Aviso foi publicado no Diário Oficial desta segunda (15), sendo que a abertura da licitação estava prevista para esta quinta (18). Governo informou que prazo para a retomada da obra está mantido para o início de 2019.

A licitação de concorrência pública, para a contratação da empresa que iria retomar as obras do Cais das Artes, está suspensa, conforme aviso do Instituto de Obras Públicas do Estado do Espírito Santo (Iopes) em publicação do Diário Oficial desta segunda-feira (15). A abertura estava prevista para esta quinta-feira (18).
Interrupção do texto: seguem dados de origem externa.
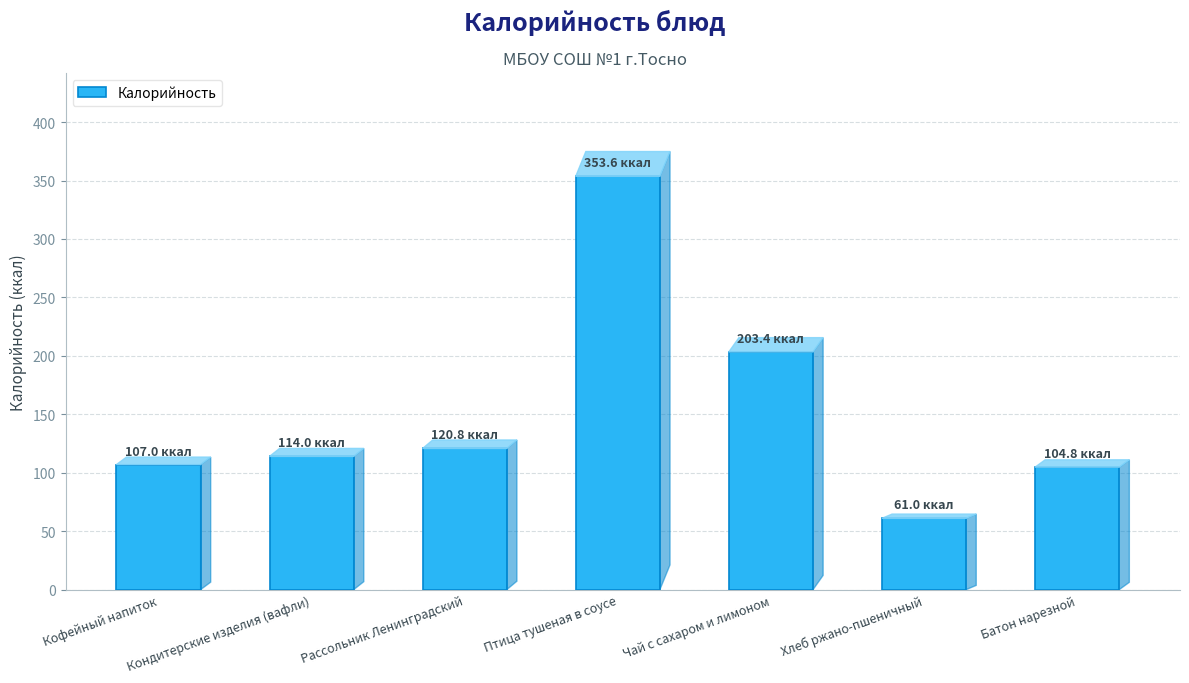

What is the approximate value at Кофейный напиток?

107.0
O edital de contratação para finalizar o Cais das Artes, em Vitória, havia sido assinado no dia 17 de setembro pelo governador Paulo Hartung. A obra era para ter sido entregue em 2012, e com esse novo andar do processo, a previsão era de que fosse retomada em 2019 com finalização em 2020, custando quase R$ 100 mil a mais que o previsto inicialmente.

Entretanto, mesmo com o atraso, houve a suspensão. No Diário Oficial, o Iopes informou que o edital será republicado para a contratação da empresa responsável pelas obras, mas não foi dado um prazo para isso.

O Iopes informou que, mesmo com a suspensão, o prazo para a retomada da obra está mantido para o início de 2019.

Motivo da suspensão

O Iopes explicou que a licitação de conclusão foi suspensa para adequações técnicas em função de esclarecimentos solicitados pelas empresas interessadas em participar da licitação.

Até o momento 18 empresas, várias de outros estados, registraram cerca de 30 pedidos de esclarecimentos, o que segundo o Iopes, é normal acontecer em função do tamanho e da complexidade da obra.

Durante o período da suspensão, o Iopes informou que vai continuar recebendo as visitas das empresas no canteiro da obra e prestando informações para que elas possam dar continuidade aos estudos visando a elaboração das propostas. Após os ajustes, o edital será republicado.

Histórico

As obras do Cais das Artes começaram em 2010 e a previsão era de que tudo ficasse pronto em dois anos, mas em 2012, a empresa que responsável faliu. Uma outra empreiteira retomou a obra no ano seguinte, mas em 2015 parou novamente e o consórcio entrou na Justiça contra o Estado. Só em junho deste ano a Justiça liberou a retomada dos trabalhos.